I often think the desperate passionate need to differentiate ourselves is the same bid for survival as any other creature feels. Let loose some bacteria in a petrie dish filled with sugar solution, and the little buggers multiply like mad until all the food is gone, then they die off. Humans do think about things more than other creatures seem to, so we need to justify things to ourselves so we don’t get ulcers. One of the things we need to justify to ourselves is consuming everything in sight to the detriment of other less successful species. We are locusts, but we have to find ways to reflect on our locust activities.

I saw an animated movie a couple of years back, involving forest animals who marvelled at how the humans ate everything and had found ways to ensure an endless supply of everything being directed at their mouths. That was the way animals understood everything we do—ensuring more food. It was meant to be humorous, with just a morsel of truth in it, but as a student of environment it was kind of horrific and blatant.

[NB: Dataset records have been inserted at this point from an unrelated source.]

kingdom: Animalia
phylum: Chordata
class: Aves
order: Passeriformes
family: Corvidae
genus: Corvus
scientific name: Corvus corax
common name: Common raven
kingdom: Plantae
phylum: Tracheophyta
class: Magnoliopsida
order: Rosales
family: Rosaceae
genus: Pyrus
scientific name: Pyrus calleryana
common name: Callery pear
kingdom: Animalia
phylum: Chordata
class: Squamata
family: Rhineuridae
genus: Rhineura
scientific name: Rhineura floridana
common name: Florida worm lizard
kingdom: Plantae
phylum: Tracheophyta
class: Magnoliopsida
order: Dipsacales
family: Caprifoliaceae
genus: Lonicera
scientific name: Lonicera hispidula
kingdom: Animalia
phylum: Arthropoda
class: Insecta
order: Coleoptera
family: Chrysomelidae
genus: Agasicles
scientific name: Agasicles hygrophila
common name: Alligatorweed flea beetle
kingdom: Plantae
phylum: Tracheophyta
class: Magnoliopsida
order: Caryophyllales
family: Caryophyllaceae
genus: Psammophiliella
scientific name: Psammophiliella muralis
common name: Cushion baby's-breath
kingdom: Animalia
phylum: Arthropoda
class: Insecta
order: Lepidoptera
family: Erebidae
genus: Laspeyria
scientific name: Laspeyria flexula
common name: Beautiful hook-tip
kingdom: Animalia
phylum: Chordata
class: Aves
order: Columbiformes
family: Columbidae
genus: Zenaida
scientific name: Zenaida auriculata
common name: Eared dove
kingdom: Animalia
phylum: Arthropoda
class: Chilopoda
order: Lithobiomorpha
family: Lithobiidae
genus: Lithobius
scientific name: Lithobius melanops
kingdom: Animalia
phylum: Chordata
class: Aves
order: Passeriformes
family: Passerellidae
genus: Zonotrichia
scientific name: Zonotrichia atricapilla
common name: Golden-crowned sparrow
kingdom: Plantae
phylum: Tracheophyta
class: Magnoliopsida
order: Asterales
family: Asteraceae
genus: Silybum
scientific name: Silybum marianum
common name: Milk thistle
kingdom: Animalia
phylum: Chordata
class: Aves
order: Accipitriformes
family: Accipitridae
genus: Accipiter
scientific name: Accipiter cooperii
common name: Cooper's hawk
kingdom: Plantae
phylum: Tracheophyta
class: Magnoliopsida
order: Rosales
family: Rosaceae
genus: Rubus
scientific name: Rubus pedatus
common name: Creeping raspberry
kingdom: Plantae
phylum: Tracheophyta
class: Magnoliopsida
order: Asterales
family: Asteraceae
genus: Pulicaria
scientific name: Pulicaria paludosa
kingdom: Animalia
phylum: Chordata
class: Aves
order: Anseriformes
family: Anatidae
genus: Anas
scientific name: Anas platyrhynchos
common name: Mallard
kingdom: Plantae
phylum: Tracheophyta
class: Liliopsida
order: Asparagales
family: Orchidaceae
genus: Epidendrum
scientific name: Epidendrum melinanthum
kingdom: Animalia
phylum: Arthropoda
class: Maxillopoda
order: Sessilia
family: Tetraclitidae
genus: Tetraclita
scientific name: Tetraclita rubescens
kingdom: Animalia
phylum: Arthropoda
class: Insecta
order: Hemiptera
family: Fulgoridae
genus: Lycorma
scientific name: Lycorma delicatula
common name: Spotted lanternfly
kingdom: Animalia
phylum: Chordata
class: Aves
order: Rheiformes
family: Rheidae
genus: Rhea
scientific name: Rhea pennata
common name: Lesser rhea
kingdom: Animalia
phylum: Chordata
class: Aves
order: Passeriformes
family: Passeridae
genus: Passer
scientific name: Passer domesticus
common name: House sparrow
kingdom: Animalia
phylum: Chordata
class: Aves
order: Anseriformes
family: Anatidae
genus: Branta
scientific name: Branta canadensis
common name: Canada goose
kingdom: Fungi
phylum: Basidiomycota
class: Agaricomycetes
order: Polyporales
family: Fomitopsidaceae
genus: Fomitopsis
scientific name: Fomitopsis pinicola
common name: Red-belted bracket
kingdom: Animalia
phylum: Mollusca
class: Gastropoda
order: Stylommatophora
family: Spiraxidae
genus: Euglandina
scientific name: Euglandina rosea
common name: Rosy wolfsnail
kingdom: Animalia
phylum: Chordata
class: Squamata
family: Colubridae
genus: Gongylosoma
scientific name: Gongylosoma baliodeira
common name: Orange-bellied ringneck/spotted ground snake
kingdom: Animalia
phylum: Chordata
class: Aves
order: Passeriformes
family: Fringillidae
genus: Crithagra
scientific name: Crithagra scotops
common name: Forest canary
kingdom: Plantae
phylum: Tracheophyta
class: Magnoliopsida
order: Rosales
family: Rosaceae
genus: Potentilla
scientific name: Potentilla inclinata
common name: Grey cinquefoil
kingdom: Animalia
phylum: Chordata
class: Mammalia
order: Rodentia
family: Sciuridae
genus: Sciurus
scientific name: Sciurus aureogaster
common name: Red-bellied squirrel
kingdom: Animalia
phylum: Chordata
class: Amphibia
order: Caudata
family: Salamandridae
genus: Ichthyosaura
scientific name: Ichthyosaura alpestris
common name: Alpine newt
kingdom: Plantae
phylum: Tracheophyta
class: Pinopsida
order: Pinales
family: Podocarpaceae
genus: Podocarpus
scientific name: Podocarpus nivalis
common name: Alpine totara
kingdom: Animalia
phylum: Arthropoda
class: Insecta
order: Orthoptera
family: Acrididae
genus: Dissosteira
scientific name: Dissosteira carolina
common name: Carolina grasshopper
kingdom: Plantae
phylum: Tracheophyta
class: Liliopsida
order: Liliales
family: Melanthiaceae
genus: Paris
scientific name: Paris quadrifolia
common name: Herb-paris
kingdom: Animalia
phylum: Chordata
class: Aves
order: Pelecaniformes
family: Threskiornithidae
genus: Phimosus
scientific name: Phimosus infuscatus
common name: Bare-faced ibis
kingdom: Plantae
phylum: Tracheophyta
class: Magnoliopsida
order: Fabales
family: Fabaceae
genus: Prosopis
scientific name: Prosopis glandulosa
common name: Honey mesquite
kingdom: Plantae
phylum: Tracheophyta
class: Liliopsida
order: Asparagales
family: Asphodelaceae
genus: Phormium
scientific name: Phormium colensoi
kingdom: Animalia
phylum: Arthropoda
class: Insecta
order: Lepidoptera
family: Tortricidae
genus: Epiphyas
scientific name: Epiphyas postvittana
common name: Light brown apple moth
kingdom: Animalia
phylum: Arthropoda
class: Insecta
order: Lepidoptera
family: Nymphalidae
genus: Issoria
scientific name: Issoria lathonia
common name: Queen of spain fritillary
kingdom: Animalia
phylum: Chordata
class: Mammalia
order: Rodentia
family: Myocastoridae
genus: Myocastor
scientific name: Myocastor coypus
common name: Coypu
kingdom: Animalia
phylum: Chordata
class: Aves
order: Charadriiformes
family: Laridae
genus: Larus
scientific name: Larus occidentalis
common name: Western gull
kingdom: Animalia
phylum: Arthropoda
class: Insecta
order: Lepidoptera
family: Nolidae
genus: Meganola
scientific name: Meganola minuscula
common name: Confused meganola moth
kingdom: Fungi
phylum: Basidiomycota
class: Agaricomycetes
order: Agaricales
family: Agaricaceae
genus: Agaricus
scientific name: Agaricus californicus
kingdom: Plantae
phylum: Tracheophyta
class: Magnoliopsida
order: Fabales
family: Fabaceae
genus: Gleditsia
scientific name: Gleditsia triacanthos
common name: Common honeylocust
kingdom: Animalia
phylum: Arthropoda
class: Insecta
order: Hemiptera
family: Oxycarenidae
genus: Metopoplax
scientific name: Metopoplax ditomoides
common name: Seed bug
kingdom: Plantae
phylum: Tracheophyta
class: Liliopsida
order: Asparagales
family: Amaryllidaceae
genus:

We’re like all the animals, only more efficient. We breed like rabbits, we survive like cockroaches, we transform in ways beavers, spiders, birds and termites could never imagine and we use everything. When we come across something that looks useless, some clever human comes along and finds a way to consume it.

And we are like those bacteria in the petrie dish. Only earth is our petrie dish. Despite a hundred years of exciting science fiction we are not on the cusp of launching our voracious appetites out among the stars. We have this one planet to eat. And despite all our engineers, scientists, philosophers and seers, we can’t help but follow our animal instincts and say “super-size me”; no matter what limits we are capable of seeing.

3D movie technology seems to separate us from the animals, maybe SUV’s do too. But basically, we seem quite the same as all our cousins of the animal world. Undoubtedly we could learn a few things from the many thousands of species that have been doing their thang longer than us, but we probably won’t. Why? Because we are animals and we are doing what comes natural to us.

So maybe that makes us a kind of locust. Denuding the land, depopulating the habitat; hell, even changing the climate in ways that won’t actually benefit us in the long run.

But like a rutting deer that says “be damned with traffic in the road, I'm gettin' me some”, so too do we careen drunkenly into the future, eating and breeding to the fullest possible extent, and like every other animal in its habitat, we will drunkenly enjoy that party until we hit the limits and then we will continue to fit into ecological reality as we die off. Some species stay a long while on earth, some enjoy success through grand changes. Some do not. Again, it is the elegant system of evolution.

In the very short-sighted sense of time I have, things seem dramatic, tragic even, but if I were a geologist or biologist and was able to step back and understand the way things occur over time—the rise and fall of mountains or ecological niches or climates, maybe nothing would look amiss.

Humans have achieved great things planetary wide including transforming global climate, but no one will care since we have been the only species so far that thinks about such things. There won’t be a later historian to document our meteoric rise and fall. Everyone else is just busy frolicking and doing the birds and bees. That special place we occupy, in our minds, will come and go, a tiny blip on history’s radar—that brief strange bald species that wore the skins of other animals to stay warm, all the while feeling superior. The strange scavenger predators that so briefly were so good at eating everything. We will have left our mark, left the planet different, and cost a good many other more civilized species their demise. But in the end, the weird and unlikely process known as life will continue tickety-boo without us.

I'd bring up the lemming metaphor, except it is a myth. Lemmings do not follow each other off of cliffs the way humans do. It’s one of the things that separates them from us.